**Exercise**
Would you mind restating all of the records word for word, skipping the pictures?

[Records from a data source]
*** Block opens ***

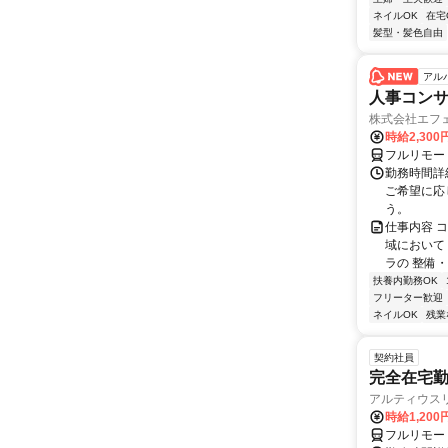
ネイルOK
在宅
髪型・髪色自由
アル
人事コン
株式会社エフ
時給2,30
フルリモー
勤務時間詳細
ご希望に応
う。
仕事内容 
域において
ラの 整備・
扶養内勤務OK
フリーター歓迎
ネイルOK
残業
契約社員
完全在宅勤
アルティウス
時給1,200
フルリモー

*** Block closes ***

**Your response**
ネイルOK
在宅
髪型・髪色自由
アル
人事コン
株式会社エフ
時給2,30
フルリモー
勤務時間詳細
ご希望に応
う。
仕事内容 
域において
ラの 整備・
扶養内勤務OK
フリーター歓迎
ネイルOK
残業
契約社員
完全在宅勤
アルティウス
時給1,200
フルリモー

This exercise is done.